The cutting-edge technology inside Mizzou's $214 million Roy Blunt NextGen Precision Health Building – Columbia Daily Tribune

Some of the most advanced medical technology will be featured at the grand opening Tuesday of the Roy Blunt NextGen Precision Health Building.
The 265,000-square-foot building at 1030 Hitt St. has been a priority for the University of Missouri and system President Mun Choi.
Now it’s on the verge of opening.
Workers were busy Friday preparing for the grand opening, even as researchers were starting their work in the wet labs.
Budgeted for $220 million, the facility was completed for $214 million.

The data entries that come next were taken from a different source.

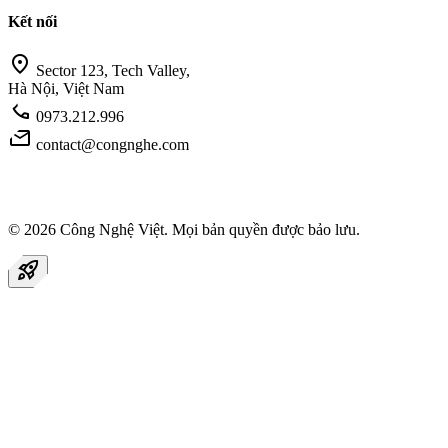
Kết nối
location_on
Sector 123, Tech Valley,
Hà Nội, Việt Nam
call
0973.212.996
mail
contact@congnghe.com
© 2026
Công Nghệ Việt
. Mọi bản quyền được bảo lưu.
rocket_launch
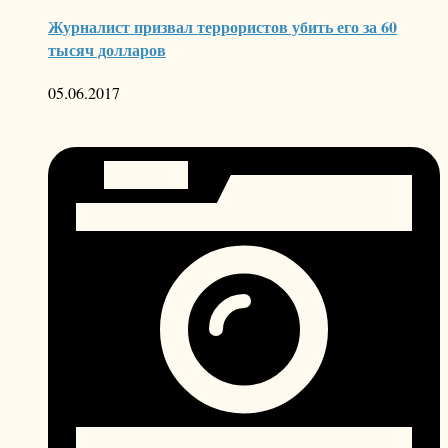
Журналист призвал террористов убить его за 60
тысяч долларов
05.06.2017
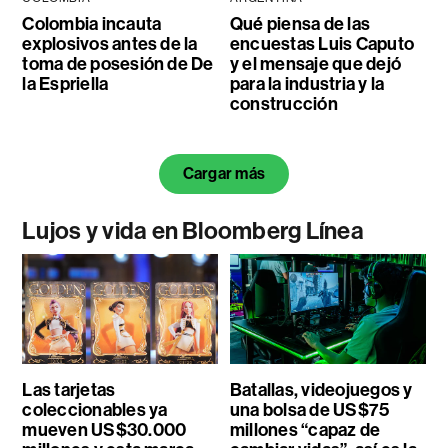
Colombia incauta
Qué piensa de las
explosivos antes de la
encuestas Luis Caputo
toma de posesión de De
y el mensaje que dejó
la Espriella
para la industria y la
construcción
Cargar más
Lujos y vida en Bloomberg Línea
Las tarjetas
Batallas, videojuegos y
coleccionables ya
una bolsa de US$75
mueven US$30.000
millones “capaz de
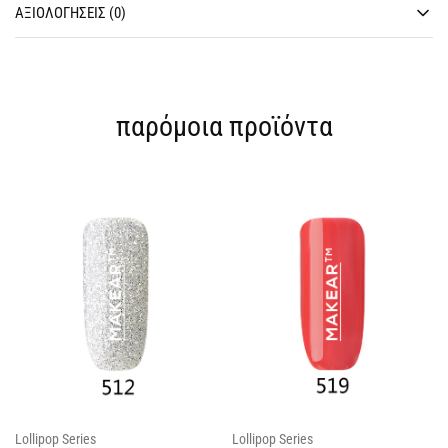
ΑΞΙΟΛΟΓΉΣΕΙΣ (0)
παρόμοια προϊόντα
Lollipop Series
Lollipop Series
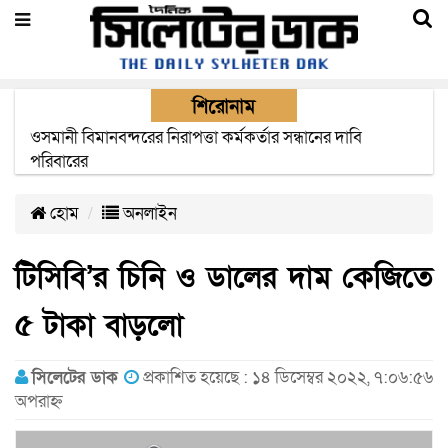
শিরোনাম
এক মাসের মধ্যে সিলেট-জাফলং রেললাইন নির্মাণ প্রকল্পের কাজ
দৃশ্যমান হবে- শ্রম মন্ত্রী
হোম
অনলাইন
টিসিবি’র চিনি ও ডালের দাম কেজিতে
৫ টাকা বাড়লো
সিলেটের ডাক
প্রকাশিত হয়েছে : ১৪ ডিসেম্বর ২০২২, ৭:০৬:৫৬
অপরাহ্ন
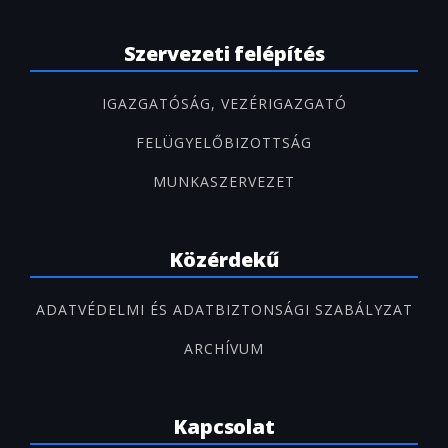
Szervezeti felépítés
IGAZGATÓSÁG, VEZÉRIGAZGATÓ
FELÜGYELŐBIZOTTSÁG
MUNKASZERVEZET
Közérdekű
ADATVÉDELMI ÉS ADATBIZTONSÁGI SZABÁLYZAT
ARCHÍVUM
Kapcsolat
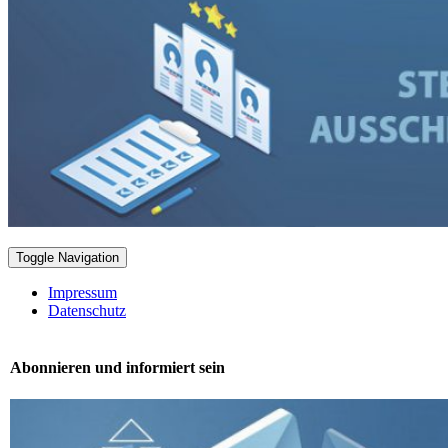
Toggle Navigation
Impressum
Datenschutz
Abonnieren und informiert sein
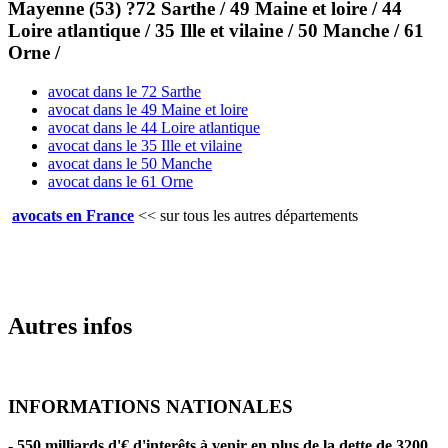
Mayenne (53) ?72 Sarthe / 49 Maine et loire / 44
Loire atlantique / 35 Ille et vilaine / 50 Manche / 61
Orne /
avocat dans le 72 Sarthe
avocat dans le 49 Maine et loire
avocat dans le 44 Loire atlantique
avocat dans le 35 Ille et vilaine
avocat dans le 50 Manche
avocat dans le 61 Orne
avocats en France
<<
sur tous les autres départements
Autres infos
INFORMATIONS NATIONALES
-
550 milliards d'€ d'interêts à venir en plus de la dette de 3200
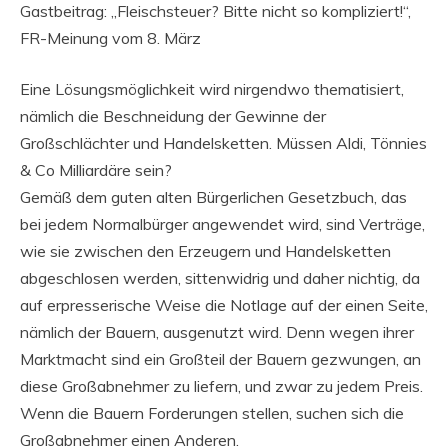
Gastbeitrag: „Fleischsteuer? Bitte nicht so kompliziert!“,
FR-Meinung vom 8. März
Eine Lösungsmöglichkeit wird nirgendwo thematisiert,
nämlich die Beschneidung der Gewinne der
Großschlächter und Handelsketten. Müssen Aldi, Tönnies
& Co Milliardäre sein?
Gemäß dem guten alten Bürgerlichen Gesetzbuch, das
bei jedem Normalbürger angewendet wird, sind Verträge,
wie sie zwischen den Erzeugern und Handelsketten
abgeschlosen werden, sittenwidrig und daher nichtig, da
auf erpresserische Weise die Notlage auf der einen Seite,
nämlich der Bauern, ausgenutzt wird. Denn wegen ihrer
Marktmacht sind ein Großteil der Bauern gezwungen, an
diese Großabnehmer zu liefern, und zwar zu jedem Preis.
Wenn die Bauern Forderungen stellen, suchen sich die
Großabnehmer einen Anderen.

Choi and NextGen director Richard Barohn discussed the technology this past week.
“We are not state-of-the-art,” Barohn said Friday. “We are making the art.”
Inside is the Siemens Healthineers MAGNETOM Terra 7 Tesla magnetic resonance imaging unit, the first one in Missouri.
At nearly 25 tons, officials describe it as the centerpiece of the building. It was described as “the Ferrari of MRIs” by Tali Altes, chair of the MU School of Medicine’s Department of Radiology, in August.
The MRI allows for extremely detailed images of the brain and other body organs.
It’s the most sophisticated piece of equipment of its kind, Choi said Wednesday.
“It will be able to very precisely image areas of the human body,” Barohn said. “It will allow scientists and clinicians to diagnose disease.”
The first images have been taken with the new MRI, Barohn said.
Also featured is the Electron Microscopy Core.
Encompassing four pieces of Thermo Fisher equipment, it includes the Thermo Scientific Krios G4 Cryo-TEM, Thermo Scientific Aquillos Cryo-FIB, Thermo Scientific Helios Hydra and the Thermo Scientific Spectra 300 TEM.
Other Thermo Fisher equipment went to Missouri University of Science and Technology in Rolla and the University of Missouri-St. Louis.
“The facility is going to be one of the best in the Midwest,” Choi said of the electron microscopy core.
There’s a microscope for whatever research is being done, Barohn said.
“The Cryo-TEM can actually image proteins in cells,” he said.
Every aspect of the imaging can be done at NextGen, said spokeswoman Stephanie Fleming, from sample preparation to imaging and preparing a report. Elsewhere, each function is in a separate location.
“Thermo Fisher is one of the premier manufacturers of imaging equipment in the nation,” Barohn said.
The Siemens MRI precisely images organs, while the Thermo Fisher equipment precisely images cells and proteins within cells, Barohn said.
“The equipment is already humming,” Barohn said.
Patients for research trials may be using the equipment within three or four weeks, he said.
The technology at NextGen can be leveraged with the work already going on at the MU Research Reactor, Choi said.
“Our goal is to develop new isotopes” for cancer treatments,” Choi said.
Although not equipment, Barohn said the Clinical Translational Science Unit represents an advance where researchers will work on clinical trials.
“This will be the home for those scientists and for the patients with those disorders,” Barohn said.
On other campuses, the University of Missouri-Kansas City will use advanced analytics to find new ways to visualize and analyze health data, Choi said.
The NextGen center with its equipment has helped the university recruit top researchers from around the country, Choi said. That combination can be used to apply for National Institutes of Health and other federal research grants.
The equipment is on the cutting edge now, but with rapidly advancing technology, will it remain on the cutting edge for long?
Since the technology is so far ahead of the pack now, Barohn said he thinks the technology can be current for 10 years or more, and when it’s no longer current, MU will be ready.
“It’s going to be cutting edge for quite awhile,” Barohn said.
The grand opening ceremony is scheduled for 10 a.m. Tuesday. Francis Collins, director of the National Institutes of Health, will take part, Fleming said.